# TASK GOAL
Copy every line of the listing below word for word, keeping each line break where it falls.

(INFORMATION GIVEN Opens)

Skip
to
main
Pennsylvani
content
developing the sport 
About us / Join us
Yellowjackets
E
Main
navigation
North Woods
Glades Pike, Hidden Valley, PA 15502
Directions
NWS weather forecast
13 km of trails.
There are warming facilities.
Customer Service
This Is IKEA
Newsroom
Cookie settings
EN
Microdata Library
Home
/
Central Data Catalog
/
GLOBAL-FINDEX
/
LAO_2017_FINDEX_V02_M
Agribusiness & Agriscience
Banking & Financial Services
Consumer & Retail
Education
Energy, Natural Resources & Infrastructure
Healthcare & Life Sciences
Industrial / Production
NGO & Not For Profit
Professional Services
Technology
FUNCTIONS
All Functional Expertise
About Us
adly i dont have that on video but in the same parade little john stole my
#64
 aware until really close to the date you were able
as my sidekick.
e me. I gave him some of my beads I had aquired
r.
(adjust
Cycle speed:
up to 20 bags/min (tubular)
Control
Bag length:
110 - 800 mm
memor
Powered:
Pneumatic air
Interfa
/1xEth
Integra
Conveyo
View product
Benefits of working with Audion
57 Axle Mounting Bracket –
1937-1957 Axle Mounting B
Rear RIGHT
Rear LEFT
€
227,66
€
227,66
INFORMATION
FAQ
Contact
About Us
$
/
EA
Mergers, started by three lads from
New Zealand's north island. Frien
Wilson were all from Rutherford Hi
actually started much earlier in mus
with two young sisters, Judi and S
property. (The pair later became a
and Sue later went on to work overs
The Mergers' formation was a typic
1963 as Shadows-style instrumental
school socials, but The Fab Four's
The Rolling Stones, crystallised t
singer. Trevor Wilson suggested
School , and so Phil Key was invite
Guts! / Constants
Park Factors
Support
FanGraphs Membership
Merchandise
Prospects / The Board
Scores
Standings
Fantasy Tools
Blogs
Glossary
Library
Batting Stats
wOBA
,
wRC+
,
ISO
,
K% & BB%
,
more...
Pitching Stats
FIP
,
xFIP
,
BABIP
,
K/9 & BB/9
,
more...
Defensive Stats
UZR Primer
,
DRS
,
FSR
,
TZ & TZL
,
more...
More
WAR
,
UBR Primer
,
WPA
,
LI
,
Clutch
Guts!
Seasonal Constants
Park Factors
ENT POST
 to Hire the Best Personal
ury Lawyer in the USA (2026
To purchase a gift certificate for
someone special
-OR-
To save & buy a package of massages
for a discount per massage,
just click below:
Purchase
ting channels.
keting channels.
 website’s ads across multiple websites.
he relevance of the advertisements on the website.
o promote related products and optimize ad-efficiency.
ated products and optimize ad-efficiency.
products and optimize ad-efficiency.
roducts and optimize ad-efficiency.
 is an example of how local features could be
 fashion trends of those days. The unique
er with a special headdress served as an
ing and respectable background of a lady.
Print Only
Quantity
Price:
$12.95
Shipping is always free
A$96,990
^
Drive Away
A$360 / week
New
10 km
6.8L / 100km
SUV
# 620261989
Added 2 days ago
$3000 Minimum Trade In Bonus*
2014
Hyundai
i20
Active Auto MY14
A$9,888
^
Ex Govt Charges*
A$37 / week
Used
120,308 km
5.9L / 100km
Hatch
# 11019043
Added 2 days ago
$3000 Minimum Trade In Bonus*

(INFORMATION GIVEN Closes)

# FINAL ANSWER
Skip
to
main
Pennsylvani
content
developing the sport 
About us / Join us
Yellowjackets
E
Main
navigation
North Woods
Glades Pike, Hidden Valley, PA 15502
Directions
NWS weather forecast
13 km of trails.
There are warming facilities.
Customer Service
This Is IKEA
Newsroom
Cookie settings
EN
Microdata Library
Home
/
Central Data Catalog
/
GLOBAL-FINDEX
/
LAO_2017_FINDEX_V02_M
Agribusiness & Agriscience
Banking & Financial Services
Consumer & Retail
Education
Energy, Natural Resources & Infrastructure
Healthcare & Life Sciences
Industrial / Production
NGO & Not For Profit
Professional Services
Technology
FUNCTIONS
All Functional Expertise
About Us
adly i dont have that on video but in the same parade little john stole my
#64
 aware until really close to the date you were able
as my sidekick.
e me. I gave him some of my beads I had aquired
r.
(adjust
Cycle speed:
up to 20 bags/min (tubular)
Control
Bag length:
110 - 800 mm
memor
Powered:
Pneumatic air
Interfa
/1xEth
Integra
Conveyo
View product
Benefits of working with Audion
57 Axle Mounting Bracket –
1937-1957 Axle Mounting B
Rear RIGHT
Rear LEFT
€
227,66
€
227,66
INFORMATION
FAQ
Contact
About Us
$
/
EA
Mergers, started by three lads from
New Zealand's north island. Frien
Wilson were all from Rutherford Hi
actually started much earlier in mus
with two young sisters, Judi and S
property. (The pair later became a
and Sue later went on to work overs
The Mergers' formation was a typic
1963 as Shadows-style instrumental
school socials, but The Fab Four's
The Rolling Stones, crystallised t
singer. Trevor Wilson suggested
School , and so Phil Key was invite
Guts! / Constants
Park Factors
Support
FanGraphs Membership
Merchandise
Prospects / The Board
Scores
Standings
Fantasy Tools
Blogs
Glossary
Library
Batting Stats
wOBA
,
wRC+
,
ISO
,
K% & BB%
,
more...
Pitching Stats
FIP
,
xFIP
,
BABIP
,
K/9 & BB/9
,
more...
Defensive Stats
UZR Primer
,
DRS
,
FSR
,
TZ & TZL
,
more...
More
WAR
,
UBR Primer
,
WPA
,
LI
,
Clutch
Guts!
Seasonal Constants
Park Factors
ENT POST
 to Hire the Best Personal
ury Lawyer in the USA (2026
To purchase a gift certificate for
someone special
-OR-
To save & buy a package of massages
for a discount per massage,
just click below:
Purchase
ting channels.
keting channels.
 website’s ads across multiple websites.
he relevance of the advertisements on the website.
o promote related products and optimize ad-efficiency.
ated products and optimize ad-efficiency.
products and optimize ad-efficiency.
roducts and optimize ad-efficiency.
 is an example of how local features could be
 fashion trends of those days. The unique
er with a special headdress served as an
ing and respectable background of a lady.
Print Only
Quantity
Price:
$12.95
Shipping is always free
A$96,990
^
Drive Away
A$360 / week
New
10 km
6.8L / 100km
SUV
# 620261989
Added 2 days ago
$3000 Minimum Trade In Bonus*
2014
Hyundai
i20
Active Auto MY14
A$9,888
^
Ex Govt Charges*
A$37 / week
Used
120,308 km
5.9L / 100km
Hatch
# 11019043
Added 2 days ago
$3000 Minimum Trade In Bonus*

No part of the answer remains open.